··· Fragmento

Y ese señor que perdona no es un amo cualquiera, sino Dios mismo. Y la deuda
que se nos perdona es una cantidad infinita... Pero también ese siervo
inmisericorde y sin entrañas podemos ser tú o yo mismo... ¡Muchísimo ojo con
esto, amigo mío, que es de un calibre impresionante!
Esto no quita para nada que nos cueste perdonar. A
todos nos cuesta. Pero no hemos de confundir “sentir” rabia cuando nos han
ofendido y “querer” perdonar de corazón. El perdón no es una cuestión de
sentimientos, sino de voluntad. Lo importante es querer perdonar y ofrecer al
prójimo el perdón, aunque la propia sensibilidad siga alterada y como
“encabritada”. Dios no quiere que no sintamos –¡no somos de palo!–, sino que
aprendamos a perdonar, independientemente del sentimiento. Con la ayuda de
Dios, poco a poco se irá sometiendo y apaciguando también este último, pero no
es la condición para el perdón. ¿O creemos que Cristo sintió “muy bonito”

······
··· Registros proporcionados

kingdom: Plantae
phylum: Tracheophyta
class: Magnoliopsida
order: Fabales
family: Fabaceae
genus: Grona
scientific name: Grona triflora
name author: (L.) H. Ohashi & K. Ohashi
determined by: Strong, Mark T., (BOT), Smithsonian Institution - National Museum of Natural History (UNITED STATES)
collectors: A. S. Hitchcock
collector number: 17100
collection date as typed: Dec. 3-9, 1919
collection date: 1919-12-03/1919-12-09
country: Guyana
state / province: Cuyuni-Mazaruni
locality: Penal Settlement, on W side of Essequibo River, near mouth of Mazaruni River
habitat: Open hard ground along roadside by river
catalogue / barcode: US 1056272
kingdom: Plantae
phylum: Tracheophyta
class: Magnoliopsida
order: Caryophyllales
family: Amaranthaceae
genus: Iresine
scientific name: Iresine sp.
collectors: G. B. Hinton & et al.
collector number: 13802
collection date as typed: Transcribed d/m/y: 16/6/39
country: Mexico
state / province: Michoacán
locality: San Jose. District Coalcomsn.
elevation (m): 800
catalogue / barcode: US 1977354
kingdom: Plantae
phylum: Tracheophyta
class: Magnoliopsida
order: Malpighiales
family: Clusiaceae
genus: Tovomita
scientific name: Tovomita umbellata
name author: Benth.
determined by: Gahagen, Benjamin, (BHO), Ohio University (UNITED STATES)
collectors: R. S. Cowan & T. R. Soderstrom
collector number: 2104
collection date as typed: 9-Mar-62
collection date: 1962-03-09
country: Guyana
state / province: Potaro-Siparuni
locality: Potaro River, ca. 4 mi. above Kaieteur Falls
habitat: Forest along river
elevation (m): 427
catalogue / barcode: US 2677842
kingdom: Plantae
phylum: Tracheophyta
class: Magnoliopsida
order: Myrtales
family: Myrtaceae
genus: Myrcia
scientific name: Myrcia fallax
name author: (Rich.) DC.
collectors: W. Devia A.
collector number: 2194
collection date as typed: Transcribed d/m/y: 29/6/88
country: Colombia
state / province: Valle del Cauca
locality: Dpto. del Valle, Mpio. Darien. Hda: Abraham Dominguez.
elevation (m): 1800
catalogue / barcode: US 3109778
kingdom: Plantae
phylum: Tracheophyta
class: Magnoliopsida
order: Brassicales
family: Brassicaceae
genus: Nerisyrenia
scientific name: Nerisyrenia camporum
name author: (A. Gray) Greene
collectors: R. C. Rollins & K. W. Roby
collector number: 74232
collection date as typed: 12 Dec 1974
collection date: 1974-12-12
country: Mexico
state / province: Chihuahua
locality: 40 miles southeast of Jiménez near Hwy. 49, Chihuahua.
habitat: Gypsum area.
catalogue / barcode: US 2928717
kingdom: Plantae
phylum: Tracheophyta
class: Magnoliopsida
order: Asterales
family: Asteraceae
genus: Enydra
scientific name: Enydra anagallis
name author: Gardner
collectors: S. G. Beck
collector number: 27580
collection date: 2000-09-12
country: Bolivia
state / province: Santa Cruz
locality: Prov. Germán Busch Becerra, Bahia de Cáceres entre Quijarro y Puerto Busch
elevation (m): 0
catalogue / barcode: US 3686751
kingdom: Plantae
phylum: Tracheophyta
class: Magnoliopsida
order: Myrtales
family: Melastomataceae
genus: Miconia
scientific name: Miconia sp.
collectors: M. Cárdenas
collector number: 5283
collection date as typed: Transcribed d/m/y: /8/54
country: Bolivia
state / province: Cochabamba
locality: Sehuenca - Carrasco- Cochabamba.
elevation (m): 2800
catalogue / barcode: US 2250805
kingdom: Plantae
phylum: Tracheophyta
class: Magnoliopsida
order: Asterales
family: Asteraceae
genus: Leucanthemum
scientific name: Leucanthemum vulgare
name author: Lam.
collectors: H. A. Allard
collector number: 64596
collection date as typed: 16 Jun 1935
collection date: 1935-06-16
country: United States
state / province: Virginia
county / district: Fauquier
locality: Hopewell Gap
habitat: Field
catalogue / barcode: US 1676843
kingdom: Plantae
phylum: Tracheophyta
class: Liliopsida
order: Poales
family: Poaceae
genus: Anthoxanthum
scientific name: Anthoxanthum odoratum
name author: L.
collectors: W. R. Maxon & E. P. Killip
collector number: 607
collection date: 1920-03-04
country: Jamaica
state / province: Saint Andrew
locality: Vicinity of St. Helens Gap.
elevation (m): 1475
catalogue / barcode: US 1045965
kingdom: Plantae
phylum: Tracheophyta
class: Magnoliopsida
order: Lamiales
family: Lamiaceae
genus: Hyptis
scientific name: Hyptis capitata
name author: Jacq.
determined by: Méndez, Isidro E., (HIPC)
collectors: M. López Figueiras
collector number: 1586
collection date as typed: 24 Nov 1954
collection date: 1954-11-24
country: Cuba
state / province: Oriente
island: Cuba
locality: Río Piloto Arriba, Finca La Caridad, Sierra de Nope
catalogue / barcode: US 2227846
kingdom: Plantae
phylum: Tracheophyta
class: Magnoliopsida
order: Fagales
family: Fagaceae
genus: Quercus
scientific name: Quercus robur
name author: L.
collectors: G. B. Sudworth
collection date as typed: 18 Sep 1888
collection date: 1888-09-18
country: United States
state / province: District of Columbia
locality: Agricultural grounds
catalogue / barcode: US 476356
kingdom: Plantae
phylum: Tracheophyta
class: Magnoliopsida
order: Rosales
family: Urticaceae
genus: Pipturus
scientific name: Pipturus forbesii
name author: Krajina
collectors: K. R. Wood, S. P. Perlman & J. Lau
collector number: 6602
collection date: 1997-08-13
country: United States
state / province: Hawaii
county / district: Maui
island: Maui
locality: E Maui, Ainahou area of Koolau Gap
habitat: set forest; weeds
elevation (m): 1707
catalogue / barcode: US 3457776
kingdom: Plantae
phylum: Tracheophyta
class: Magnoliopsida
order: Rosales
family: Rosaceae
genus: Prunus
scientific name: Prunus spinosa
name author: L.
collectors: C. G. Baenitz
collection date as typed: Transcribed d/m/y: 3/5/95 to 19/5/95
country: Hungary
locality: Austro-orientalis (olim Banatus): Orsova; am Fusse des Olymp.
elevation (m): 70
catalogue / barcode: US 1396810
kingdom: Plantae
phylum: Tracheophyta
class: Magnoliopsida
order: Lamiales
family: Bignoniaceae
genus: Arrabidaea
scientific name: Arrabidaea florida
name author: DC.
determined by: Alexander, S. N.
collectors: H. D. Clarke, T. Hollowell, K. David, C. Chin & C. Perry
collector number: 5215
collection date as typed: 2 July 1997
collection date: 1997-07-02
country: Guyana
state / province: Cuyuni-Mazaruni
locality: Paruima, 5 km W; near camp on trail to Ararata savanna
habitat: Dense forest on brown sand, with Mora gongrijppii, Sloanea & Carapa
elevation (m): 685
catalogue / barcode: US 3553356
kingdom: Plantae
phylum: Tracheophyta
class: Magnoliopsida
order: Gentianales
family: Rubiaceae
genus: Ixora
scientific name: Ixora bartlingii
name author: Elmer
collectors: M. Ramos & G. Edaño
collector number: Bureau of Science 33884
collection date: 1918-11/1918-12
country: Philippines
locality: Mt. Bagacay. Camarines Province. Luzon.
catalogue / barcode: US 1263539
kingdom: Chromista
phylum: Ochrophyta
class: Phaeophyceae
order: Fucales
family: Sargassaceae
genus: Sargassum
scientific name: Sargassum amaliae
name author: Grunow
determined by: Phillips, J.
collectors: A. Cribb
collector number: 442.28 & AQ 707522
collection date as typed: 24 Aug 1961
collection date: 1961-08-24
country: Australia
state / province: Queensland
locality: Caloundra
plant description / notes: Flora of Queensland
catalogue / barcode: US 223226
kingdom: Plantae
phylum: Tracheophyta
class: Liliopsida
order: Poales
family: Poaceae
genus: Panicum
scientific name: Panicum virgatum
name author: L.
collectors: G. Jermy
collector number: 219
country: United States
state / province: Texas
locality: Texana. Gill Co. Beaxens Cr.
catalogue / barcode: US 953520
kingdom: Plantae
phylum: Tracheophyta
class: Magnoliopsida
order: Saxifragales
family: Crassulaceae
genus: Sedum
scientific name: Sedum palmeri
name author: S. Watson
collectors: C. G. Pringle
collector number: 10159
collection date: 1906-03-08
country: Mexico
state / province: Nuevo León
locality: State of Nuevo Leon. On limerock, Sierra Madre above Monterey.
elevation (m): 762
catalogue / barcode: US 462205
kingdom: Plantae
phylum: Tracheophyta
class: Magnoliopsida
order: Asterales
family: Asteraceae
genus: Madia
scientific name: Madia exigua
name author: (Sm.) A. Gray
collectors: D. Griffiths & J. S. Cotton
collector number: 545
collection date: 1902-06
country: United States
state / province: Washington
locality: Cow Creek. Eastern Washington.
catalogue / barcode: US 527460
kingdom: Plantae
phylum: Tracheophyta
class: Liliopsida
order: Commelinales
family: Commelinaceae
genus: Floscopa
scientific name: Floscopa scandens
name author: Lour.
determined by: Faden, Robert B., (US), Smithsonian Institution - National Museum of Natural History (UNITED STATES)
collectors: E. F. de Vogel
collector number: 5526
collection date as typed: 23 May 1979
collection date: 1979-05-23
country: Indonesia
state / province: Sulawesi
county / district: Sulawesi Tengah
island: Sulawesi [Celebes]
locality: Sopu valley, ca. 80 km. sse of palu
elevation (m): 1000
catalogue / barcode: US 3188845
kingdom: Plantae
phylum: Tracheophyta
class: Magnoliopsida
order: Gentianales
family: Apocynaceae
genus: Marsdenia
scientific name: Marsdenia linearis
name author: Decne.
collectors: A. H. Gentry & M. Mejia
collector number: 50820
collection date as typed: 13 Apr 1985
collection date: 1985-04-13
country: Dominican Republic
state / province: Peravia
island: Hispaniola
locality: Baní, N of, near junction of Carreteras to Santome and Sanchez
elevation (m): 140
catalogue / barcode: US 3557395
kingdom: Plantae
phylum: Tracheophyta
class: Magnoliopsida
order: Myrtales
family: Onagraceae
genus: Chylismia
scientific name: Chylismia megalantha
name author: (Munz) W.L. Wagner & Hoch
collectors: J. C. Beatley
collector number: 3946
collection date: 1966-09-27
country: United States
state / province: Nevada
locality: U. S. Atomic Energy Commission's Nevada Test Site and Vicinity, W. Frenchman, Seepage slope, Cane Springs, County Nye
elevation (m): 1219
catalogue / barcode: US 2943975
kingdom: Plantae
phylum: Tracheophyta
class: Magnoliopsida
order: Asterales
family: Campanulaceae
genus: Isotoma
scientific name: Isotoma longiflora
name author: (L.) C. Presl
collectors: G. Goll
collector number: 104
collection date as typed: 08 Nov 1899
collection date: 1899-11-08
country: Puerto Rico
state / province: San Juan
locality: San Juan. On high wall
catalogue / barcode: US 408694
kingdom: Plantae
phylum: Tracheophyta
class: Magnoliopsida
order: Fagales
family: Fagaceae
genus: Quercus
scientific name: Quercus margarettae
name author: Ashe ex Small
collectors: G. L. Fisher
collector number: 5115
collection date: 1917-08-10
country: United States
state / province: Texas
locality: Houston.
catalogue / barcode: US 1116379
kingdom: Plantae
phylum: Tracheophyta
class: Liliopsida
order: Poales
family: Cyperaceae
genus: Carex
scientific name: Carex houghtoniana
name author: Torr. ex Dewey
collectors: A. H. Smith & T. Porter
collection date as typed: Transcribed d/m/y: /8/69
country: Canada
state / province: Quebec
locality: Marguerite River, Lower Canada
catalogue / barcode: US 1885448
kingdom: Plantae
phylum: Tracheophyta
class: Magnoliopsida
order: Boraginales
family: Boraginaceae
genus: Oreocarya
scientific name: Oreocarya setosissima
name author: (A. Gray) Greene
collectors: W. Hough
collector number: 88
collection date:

······

**Tareas pendientes:**
1 – Imprime el fragmento sobre el perdón completo y sin alterar nada.
2 – Convierte en una lista JSON de cadenas las líneas de los registros, comenzando por el inicio de los registros y terminando en la línea que contiene "locality: Penal Settlement, on", ambas incluidas. Pon una cadena por línea y omite las líneas en blanco.

**Respuestas escritas:**
1 –
Y ese señor que perdona no es un amo cualquiera, sino Dios mismo. Y la deuda
que se nos perdona es una cantidad infinita... Pero también ese siervo
inmisericorde y sin entrañas podemos ser tú o yo mismo... ¡Muchísimo ojo con
esto, amigo mío, que es de un calibre impresionante!
Esto no quita para nada que nos cueste perdonar. A
todos nos cuesta. Pero no hemos de confundir “sentir” rabia cuando nos han
ofendido y “querer” perdonar de corazón. El perdón no es una cuestión de
sentimientos, sino de voluntad. Lo importante es querer perdonar y ofrecer al
prójimo el perdón, aunque la propia sensibilidad siga alterada y como
“encabritada”. Dios no quiere que no sintamos –¡no somos de palo!–, sino que
aprendamos a perdonar, independientemente del sentimiento. Con la ayuda de
Dios, poco a poco se irá sometiendo y apaciguando también este último, pero no
es la condición para el perdón. ¿O creemos que Cristo sintió “muy bonito”

2 –
[
  "kingdom: Plantae",
  "phylum: Tracheophyta",
  "class: Magnoliopsida",
  "order: Fabales",
  "family: Fabaceae",
  "genus: Grona",
  "scientific name: Grona triflora",
  "name author: (L.) H. Ohashi & K. Ohashi",
  "determined by: Strong, Mark T., (BOT), Smithsonian Institution - National Museum of Natural History (UNITED STATES)",
  "collectors: A. S. Hitchcock",
  "collector number: 17100",
  "collection date as typed: Dec. 3-9, 1919",
  "collection date: 1919-12-03/1919-12-09",
  "country: Guyana",
  "state / province: Cuyuni-Mazaruni",
  "locality: Penal Settlement, on W side of Essequibo River, near mouth of Mazaruni River"
]